Alexanian still was very much in the “watch and wait” camp of myeloma treatment. Even though he didn’t completely buy into Barlogie’s “search and destroy” approach, they had a successful partnership, making MD Anderson a destination with the full range of treatments available at the time – admittedly not many – for myeloma patients throughout the nation.
By 1989, institutional politics making life difficult for Freireich caused many of his staff to disperse to other institutions, mostly in the United States. One went to the University of Arkansas for Medical Sciences and recruited Barlogie to become chief, Barlogie recruited Jagannath to run its clinical program, and Jagannath recruited Sharon Tindall, to establish the research program.
Over the next two-plus decades, Barlogie and his team would transform the myeloma landscape. We’ll revisit this over the coming months many times.
One myth that exists about Barlogie and Arkansas is only partly true: that Sam Walton, founder of WalMart, had myeloma, Barlogie was his physician, and he donated a great deal to the University. In essence, Walton brought Barlogie to Arkansas.
The truth is Walton first had leukemia and was treated at MD Anderson. He was later diagnosed with a second malignancy, myeloma, and was referred to Little Rock. Barlogie was already in Arkansas when Walton came to be treated there.

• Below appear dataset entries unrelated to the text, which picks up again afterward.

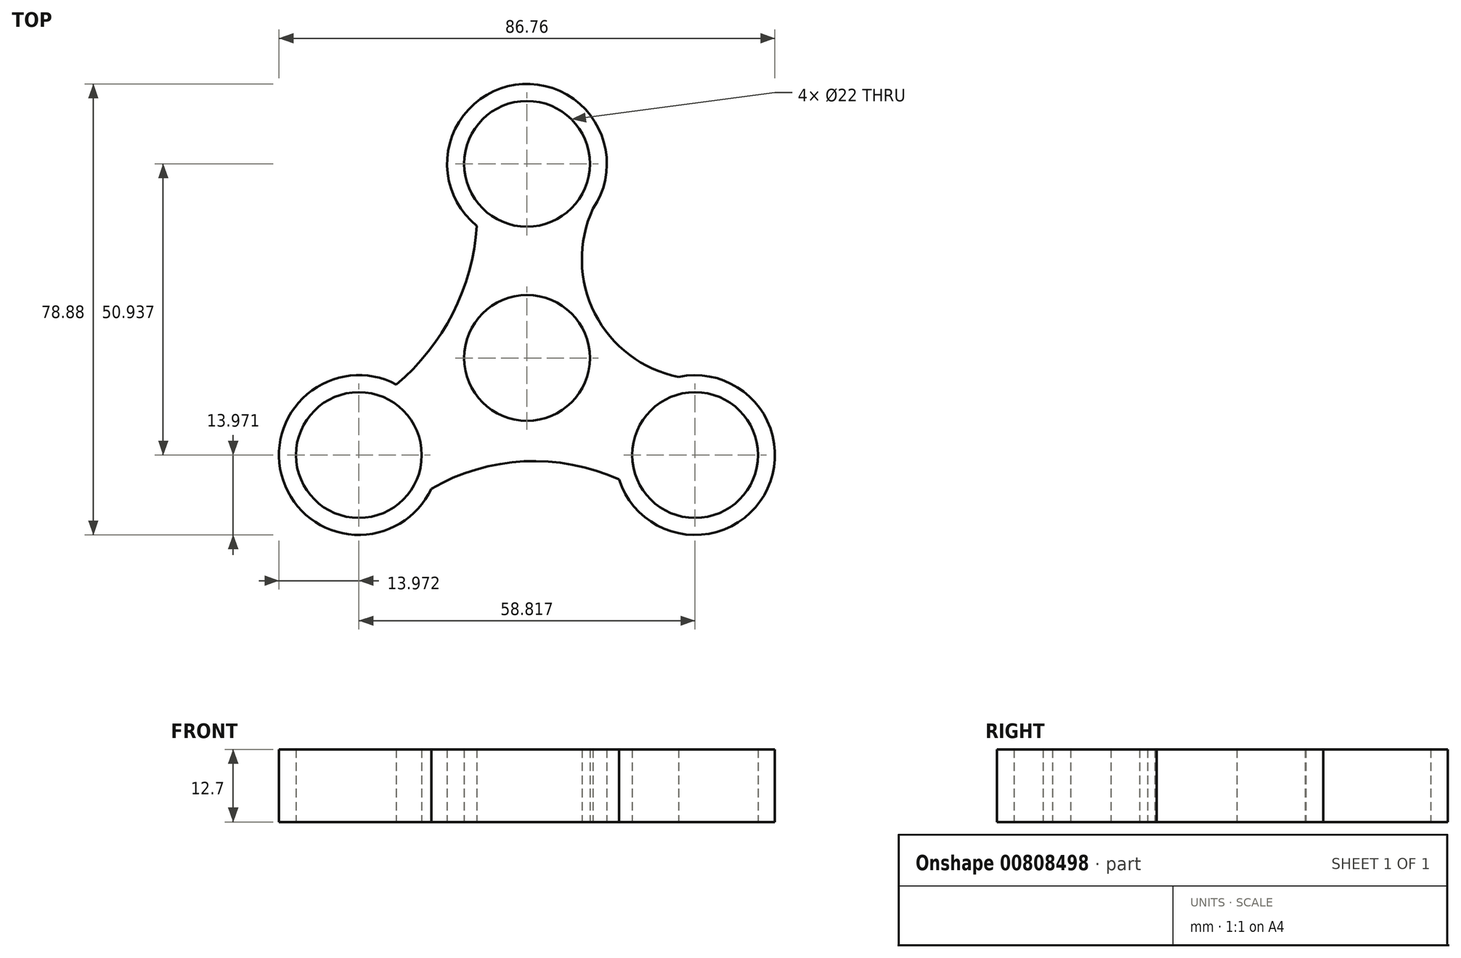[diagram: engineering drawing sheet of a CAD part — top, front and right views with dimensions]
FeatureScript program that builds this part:
annotation { "Feature Type Name" : "Feature", "Feature Type Description" : "" }
export const myFeature = defineFeature(function(context is Context, id is Id, definition is map)
    precondition{}
    {
        {
            var Q0;
            Q0=qCreatedBy(makeId("Top.planeOp"),FACE);
            var sketch = newSketch(context, id + "F0", { "sketchPlane" : qUnion([Q0])});
            skCircle(sketch, "E0", {"center": v(0, 0) * mm, "radius": 44.45 * mm});
            skCircle(sketch, "E1", {"center": v(0, 0) * mm, "radius": 11 * mm});
            skCircle(sketch, "E2", {"center": v(0, 33.96) * mm, "radius": 11 * mm});
            skCircle(sketch, "E3.1.0", {"center": v(-29.4, -16.98) * mm, "radius": 11 * mm});
            skCircle(sketch, "E3.2.0", {"center": v(29.4, -16.98) * mm, "radius": 11 * mm});
            skCircle(sketch, "E4", {"center": v(-29.4, -16.98) * mm, "radius": 13.97 * mm});
            skCircle(sketch, "E5", {"center": v(29.4, -16.98) * mm, "radius": 13.97 * mm});
            skCircle(sketch, "E6", {"center": v(0, 33.96) * mm, "radius": 13.97 * mm});
            skCircle(sketch, "E7", {"center": v(0, 0) * mm, "radius": 13.97 * mm});
            skArc(sketch, "E8", {"start": v(-22.87, -4.64) * mm, "mid": v(-12.97, 7.78) * mm, "end": v(-8.78, 23.1) * mm});
            skArc(sketch, "E9", {"start": v(11.57, 26.12) * mm, "mid": v(11.89, 7.77) * mm, "end": v(26.53, -3.3) * mm});
            skArc(sketch, "E10", {"start": v(16.1, -21.24) * mm, "mid": v(-0.51, -18.09) * mm, "end": v(-16.74, -22.86) * mm});
            skSolve(sketch);
        }
        {
            var Q0;
            Q0=makeQuery(id+"F0.imprint","IMPRINT",FACE,{"disambiguationData":[TD([[makeQuery(id+"F0.imprint","IMPRINT",EDGE,{"derivedFrom":sQuery(id+"F0.wireOp",EDGE,"E7")}),-1.0]])]});
            var Q1;
            {var subQ1=sQuery(id+"F0.wireOp",EDGE,"E0");var subQ4=sQuery(id+"F0.wireOp",EDGE,"E4");var subQ7=makeQuery(id+"F0.imprint","INTERSECT",VERTEX,{"disambiguationData":[OD(0.0)],"derivedFrom":[subQ1,subQ4]});Q1=makeQuery(id+"F0.imprint","IMPRINT",FACE,{"disambiguationData":[TD([[makeQuery(id+"F0.imprint","IMPRINT",EDGE,{"disambiguationData":[TD([[subQ7,-1.0]])],"derivedFrom":subQ1}),1.0]])]});}
            var Q2;
            {var subQ0=sQuery(id+"F0.wireOp",EDGE,"E6");var subQ2=sQuery(id+"F0.wireOp",EDGE,"E0");var subQ7=makeQuery(id+"F0.imprint","INTERSECT",VERTEX,{"disambiguationData":[OD(0.0)],"derivedFrom":[subQ2,subQ0]});Q2=makeQuery(id+"F0.imprint","IMPRINT",FACE,{"disambiguationData":[TD([[makeQuery(id+"F0.imprint","IMPRINT",EDGE,{"disambiguationData":[TD([[subQ7,-1.0]])],"derivedFrom":subQ2}),1.0]])]});}
            var Q3;
            {var subQ0=sQuery(id+"F0.wireOp",EDGE,"E4");var subQ1=sQuery(id+"F0.wireOp",EDGE,"E0");var subQ2=makeQuery(id+"F0.imprint","INTERSECT",VERTEX,{"disambiguationData":[OD(0.0)],"derivedFrom":[subQ1,subQ0]});Q3=makeQuery(id+"F0.imprint","IMPRINT",FACE,{"disambiguationData":[TD([[makeQuery(id+"F0.imprint","IMPRINT",EDGE,{"disambiguationData":[TD([[subQ2,-1.0]])],"derivedFrom":subQ1}),-1.0]])]});}
            var Q4;
            {var subQ0=sQuery(id+"F0.wireOp",EDGE,"E6");var subQ1=sQuery(id+"F0.wireOp",EDGE,"E0");var subQ2=makeQuery(id+"F0.imprint","INTERSECT",VERTEX,{"disambiguationData":[OD(0.0)],"derivedFrom":[subQ1,subQ0]});Q4=makeQuery(id+"F0.imprint","IMPRINT",FACE,{"disambiguationData":[TD([[makeQuery(id+"F0.imprint","IMPRINT",EDGE,{"disambiguationData":[TD([[subQ2,-1.0]])],"derivedFrom":subQ1}),-1.0]])]});}
            var Q5;
            {var subQ0=sQuery(id+"F0.wireOp",EDGE,"E5");var subQ1=sQuery(id+"F0.wireOp",EDGE,"E0");var subQ2=makeQuery(id+"F0.imprint","INTERSECT",VERTEX,{"disambiguationData":[OD(0.0)],"derivedFrom":[subQ1,subQ0]});Q5=makeQuery(id+"F0.imprint","IMPRINT",FACE,{"disambiguationData":[TD([[makeQuery(id+"F0.imprint","IMPRINT",EDGE,{"disambiguationData":[TD([[subQ2,-1.0]])],"derivedFrom":subQ1}),-1.0]])]});}
            var Q6;
            {var subQ0=sQuery(id+"F0.wireOp",EDGE,"E5");var subQ1=sQuery(id+"F0.wireOp",EDGE,"E0");var subQ7=makeQuery(id+"F0.imprint","INTERSECT",VERTEX,{"disambiguationData":[OD(0.0)],"derivedFrom":[subQ1,subQ0]});Q6=makeQuery(id+"F0.imprint","IMPRINT",FACE,{"disambiguationData":[TD([[makeQuery(id+"F0.imprint","IMPRINT",EDGE,{"disambiguationData":[TD([[subQ7,-1.0]])],"derivedFrom":subQ1}),1.0]])]});}
            var Q7;
            Q7=makeQuery(id+"F0.imprint","IMPRINT",FACE,{"disambiguationData":[TD([[makeQuery(id+"F0.imprint","IMPRINT",EDGE,{"derivedFrom":sQuery(id+"F0.wireOp",EDGE,"E1")}),-1.0]])]});
            extrude(context, id + "F1", {"entities" : qUnion([Q0, Q1, Q2, Q3, Q4, Q5, Q6, Q7]), "depth" : 12.7 * mm, "offsetDistance" : 25.4 * mm});
        }
    });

Lastly, having little to do with the substance of this story, but still important in its own way, Barlogie’s last name is NOT pronounced as Bar-LOW-ghee. To enunciate it correctly, visualize descending steps in your mind when saying it out loud, BAR-luh-ghee. It’s a minor thing, but as one who has had his last name butchered for a lifetime, it IS something.
The most important fact to remember is this: No single individual did more than Bart Barlogie to give the myeloma research and treatment status quo a proverbial kick in the pants. No one.
I liked the story.
As someone who is the husband of one of Bart's former patients, I can say that you described him well.